I decided to athletically straddle Insta trends and created this Wild Garlic Babka. I found it was best straight out of the oven or sliced, toasted and buttered (with salt). As with Rosie Birkett’s scones, wild garlic and soft doughs really do make things of beauty.
Makes one loaf
For the dough:
500g strong white flour
7g sachet fast action yeast
80g unsalted butter, cubed
250ml milk
Salt
For the filling:
100g butter
100g wild garlic
2 minced garlic cloves
To finish:
25g butter, melted
Flaky sea salt
Sift the flour and salt into a large mixing bowl.
Warm the milk with the yeast, but don’t boil it.
Mix the warm milk and yeast into the flour with a wooden spoon.
Begin to knead, and knead the butter into the dough, one cube at a time, until you have an elastic, glossy dough.
Return to the bowl and cover until it has doubled in size – usually about 1.5 hours.
Meanwhile, mix the butter, wild garlic, garlic and plenty of salt until you have a paste.
Grease a loaf tin.
When the dough has risen, roll it into a roughly 30 x 40cm rectangle on a lightly floured worktop.
Spread the paste over the rectangle, leaving a 1cm edge.
Roll the dough up tightly in a cylinder from one of the longer edges and cut in half down the middle, lengthways, so you have two long babka snakes with the paste showing.
Put the two pieces next to each other with the filling facing upwards.
Pinch two of the ends together and then twist the lengths together into a plait.

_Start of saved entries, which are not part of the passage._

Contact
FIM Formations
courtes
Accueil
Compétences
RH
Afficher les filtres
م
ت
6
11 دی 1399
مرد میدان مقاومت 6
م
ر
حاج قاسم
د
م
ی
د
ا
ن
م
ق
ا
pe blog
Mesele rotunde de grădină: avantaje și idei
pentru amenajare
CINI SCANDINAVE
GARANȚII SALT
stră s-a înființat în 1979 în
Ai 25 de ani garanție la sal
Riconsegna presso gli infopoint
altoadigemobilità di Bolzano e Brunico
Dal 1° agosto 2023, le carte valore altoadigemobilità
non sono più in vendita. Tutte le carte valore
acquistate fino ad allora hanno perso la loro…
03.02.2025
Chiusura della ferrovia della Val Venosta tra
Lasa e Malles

Make sure the paste is always exposed.
When it is all twisted, push both ends together at the centre underneath it.
Squeeze it into the loaf tin, loosely cover it with oiled parchment paper and leave in a warm place for about 2 hours.
Preheat the oven to 180 degrees.
When the babka has puffed up, bake it for 50 minutes or until it is golden brown.
Brush melted butter over the top when it is done, and scatter over some flaky sea salt.